You may have also noticed that the picture of the ABC employees is not as exactly the same as the original list. When we make a list of names, we tend to organize this list into a column rather than a row. In this case, the conceptual or logical representation of a list is the column of names. However, the physical representation of the list in the computer's memory is the row of strings. For most data structures, the way that we think about them is far different from the way they are implemented in the computer. In other words, the physical representation is much different from that of the logical representation, especially in data structures that use pointers.

The most common linear data structure used is the list. By now you are already pretty familiar with the idea of a list and at least one way of representing a list in the computer. Now we are going to look at a particular kind of list: an ordered list. Ordered lists are very similar to the alphabetical list of employee names for the ABC company. These lists keep items in a specific order such as alphabetical or numerical order. Whenever an item is added to the list, it is placed in the correct sorted position so that the entire list is always sorted.

Before we consider how to implement such a list, we need to consider the abstract view of an ordered list. Since the idea of an abstract view of a list may be a little confusing, let's think about a more familiar example. Consider the abstract view of a television. Regardless of who makes a television, we all expect certain basic things like the ability to change channels and adjust the volume. As long as these operations are available and the TV displays the shows we want to view, we really don't care about who made the TV or how they chose to construct it. The circuitry inside the TV set may be very different from one brand to the next, but the functionality remains the same. Similarly, when we consider the abstract view of an ordered list, we don't worry about the details of implementation. We are only concerned with what the list does, not how it does it.

Suppose we want a list that can hold the following group of sorted numbers: [2 4 6 7]. What are some things that we might want to do with our list? Well, since our list is in order, we will need some way of adding numbers to the list in the proper place, and we will need some way of deleting numbers we don't want from the list. To represent these operations, we will use the following notation:

Each operation has the name and the list of parameters the operation needs. The parameter list for the AddListItem operation includes a list and an item. The RemoveListItem operation is very similar except this time we will specify the item we want to remove. These operations are part of the abstract view of an ordered list. They are what we expect from any ordered list regardless of how it is implemented in the computer's memory.

One approach to creating a list is simply to reserve a block of adjacent memory cells to large enough to hold the entire list.

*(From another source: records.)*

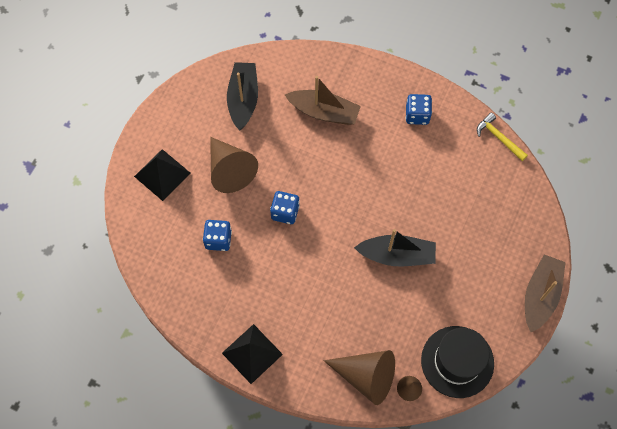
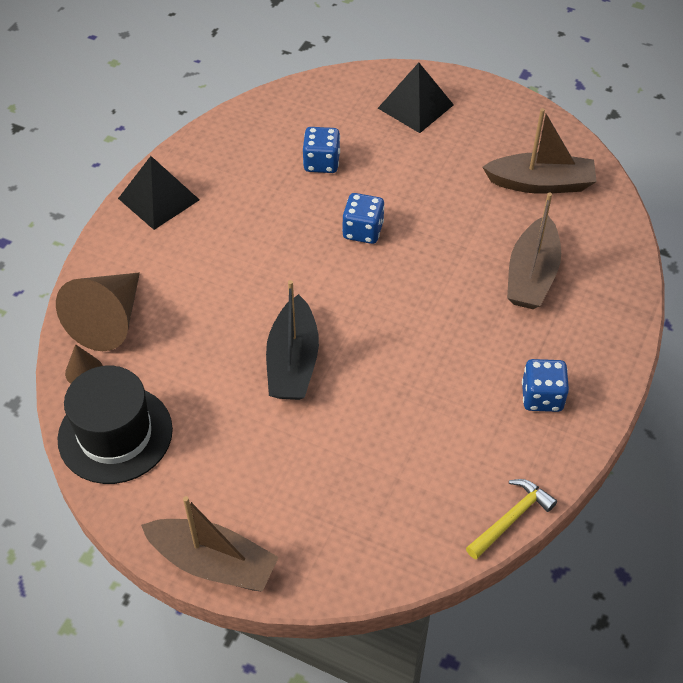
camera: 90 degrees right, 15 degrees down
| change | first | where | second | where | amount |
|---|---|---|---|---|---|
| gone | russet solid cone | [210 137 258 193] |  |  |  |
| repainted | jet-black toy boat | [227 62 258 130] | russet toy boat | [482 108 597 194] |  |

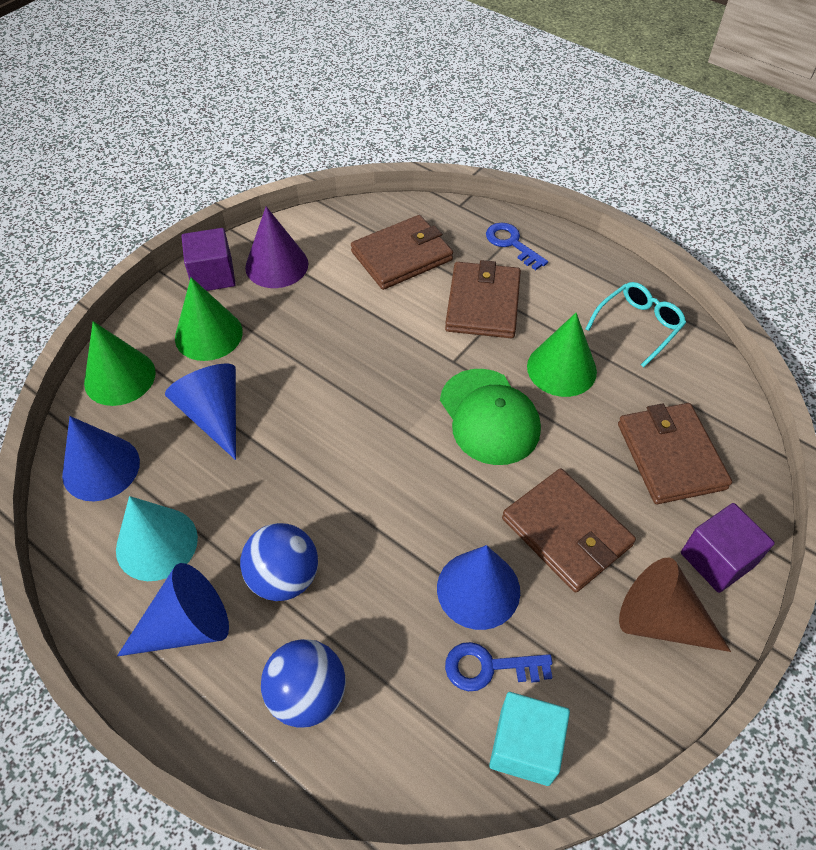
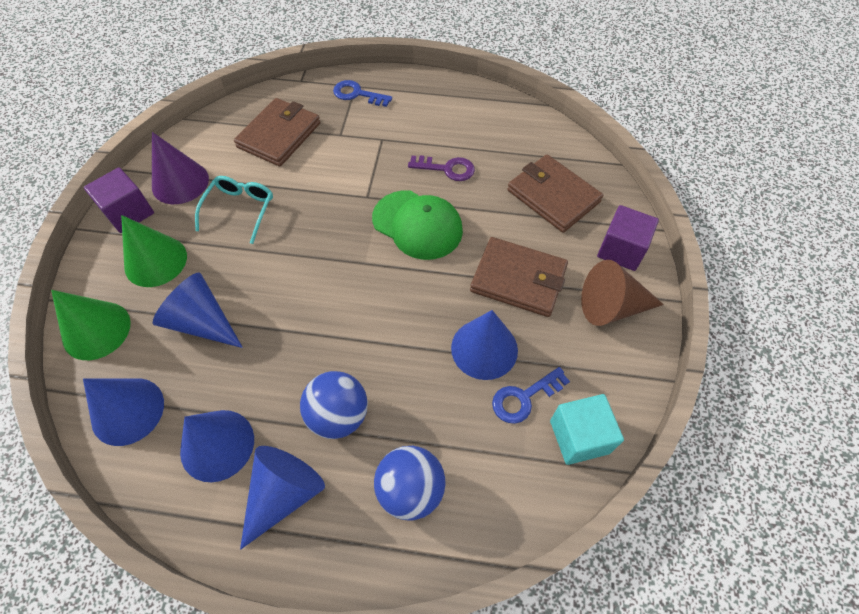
camera: 30 degrees left, 5 degrees up
| change | first | where | second | where | amount |
|---|---|---|---|---|---|
| gone | russet card wallet | [445 260 521 338] |  |  |  |
| shifted | teal spectacles | [586 282 686 368] |  | [195 176 273 244] |  |
| swapped | green solid cone | [527 313 597 397] | royal purple door key | [408 155 475 181] |  |
| repainted | teal solid cone | [116 496 198 581] | blue solid cone | [180 410 254 482] |  |

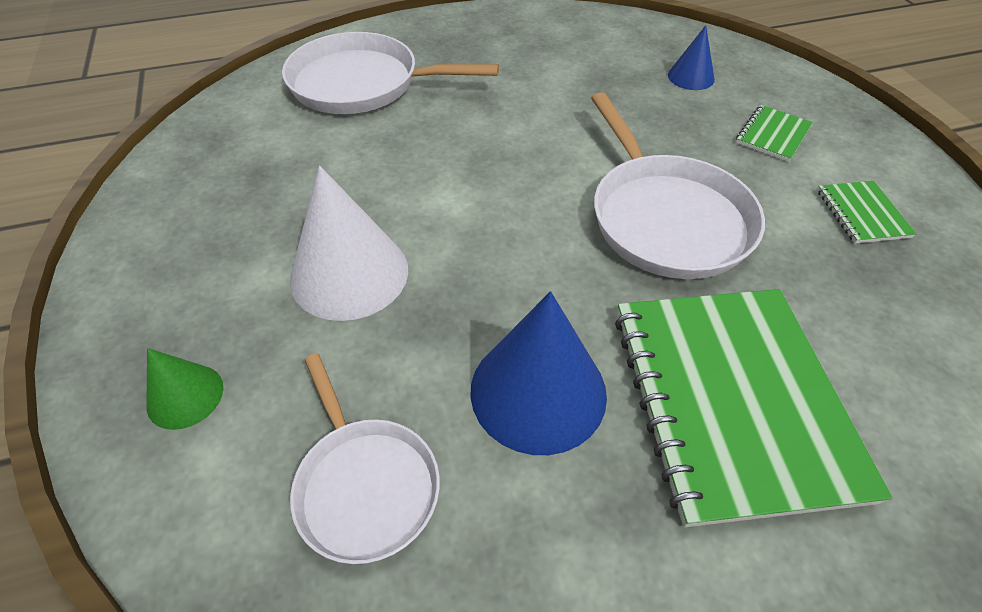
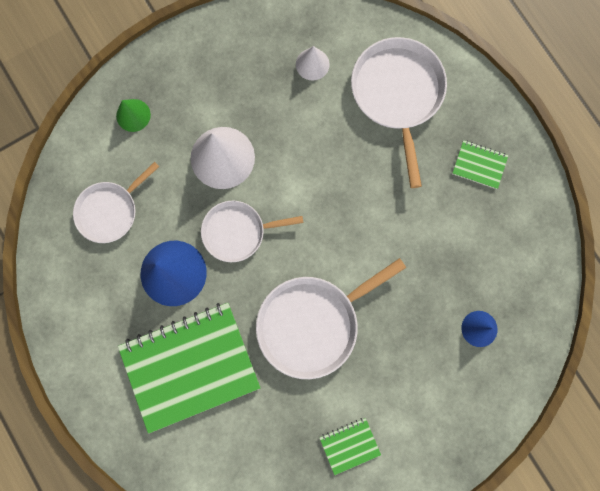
camera: 75 degrees right, 30 degrees up
| change | first | where | second | where | amount |
|---|---|---|---|---|---|
| new |  |  | pure white skillet | [201 201 304 262] |  |
| new |  |  | pure white solid cone | [296 46 330 81] |  |
| shifted | green notepad | [736 105 813 162] |  | [452 140 508 189] |  |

Such a block of memory is called as array. Of course, since we want to add items to our list, we need to reserve more than just four memory cells. For now, we will make our array large enough to hold as much as six numbers.

A second approach to creating a list is to link groups of memory cells together using the pointers. Each group of memory cells is called as a node. With this implementation every node contains the data item and the pointer to the next item in the list. You can picture this structure as a chain of nodes linked together by the pointers. As long as we know where the chain begins, we can follow the links to reach any item in the list. Often this structure is called as a linked list.

Notice that the last memory cell in our chain contains the symbol called "Null". This symbol is a special value that tells us that we have reached the end of our list. You can think that this symbol as a pointer that points to nothing. Since we are using the pointers to implement our list, the list operations AddListItem and the RemoveListItem will work differently than they did for sequential lists.